Save an HTML file containing the map.

Parameters:
  • filepath (string) – The HTML file will be saved to this location.
  • js_source (string) –

    Can be one of the following:

    • web (Default) - Use JavaScript files from escher.github.io.
    • local - Use compiled JavaScript files in the local Escher installation. Works offline.
    • dev - Use the local, uncompiled development files. Works offline.
  • menu (string) –

    Menu bar options include:

    • none - No menu or buttons.
    • zoom - Just zoom buttons.
    • all (Default) - Menu and button bar (requires Bootstrap).
  • scroll_behavior (string) –

    Scroll behavior options:

    • pan - Pan the map.
    • zoom - Zoom the map.
    • none (Default) - No scroll events.
  • enable_editing (Boolean) – Enable the map editing modes.
  • enable_keys (Boolean) – Enable keyboard shortcuts.
  • minified_js (Boolean) – If True, use the minified version of js files. If js_source is dev, then this option is ignored.
  • height (number) – Height of the HTML container.
  • never_ask_before_quit (Boolean) – Never display an alert asking if you want to leave the page. By default, this message is displayed if enable_editing is True.
  • static_site_index_json (string) – The index, as a JSON string, for the static site. Use javascript to parse the URL options. Used for generating static pages (see static_site.py).

Cache

escher.get_cache_dir(versioned=True, name=None)
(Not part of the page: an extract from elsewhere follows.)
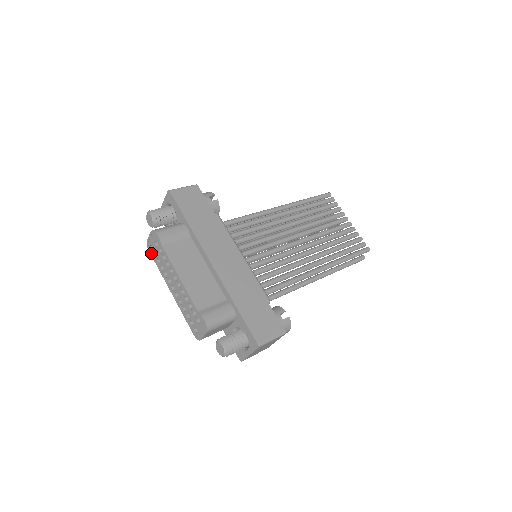
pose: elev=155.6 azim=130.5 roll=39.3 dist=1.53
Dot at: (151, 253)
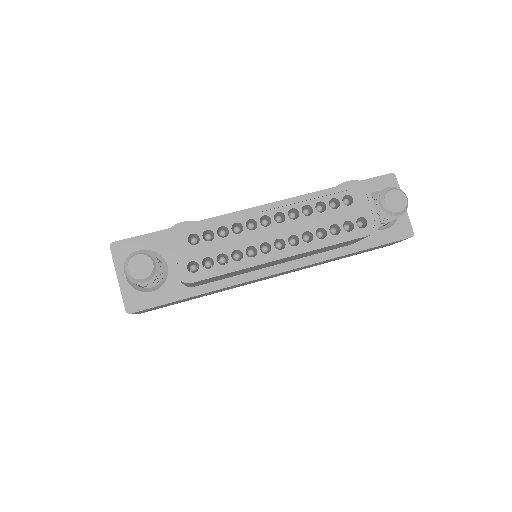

Get the cache dir as a string, and make the directory if it does not already exist.

Parameters:
  • versioned (Boolean) – Whether to return the versioned path in the cache. Escher maps for the latest version of Escher are found in the versioned directory (versioned = True), but maps for previous versions of Escher can be found by visiting the parent directory (versioned = False).
  • name (string) – An optional subdirectory within the cache. If versioned is False, then name is ignored.
escher.clear_cache(different_cache_dir=None, ask=True)

Empty the contents of the cache directory, including all versions of all maps and models.

Parameters:
  • different_cache_dir (string) – (Optional) The directory of another cache. This is mainly for testing.
  • ask (Boolean) – Whether to ask before deleting.
escher.list_cached_maps()

Return a list of all cached maps.

escher.list_cached_models()

Return a list of all cached models.

escher.list_available_maps()

Return a list of all maps available on the server

escher.list_available_models()

Return a list of all models available on the server

License

Escher and EscherConverter are distributed under the MIT license.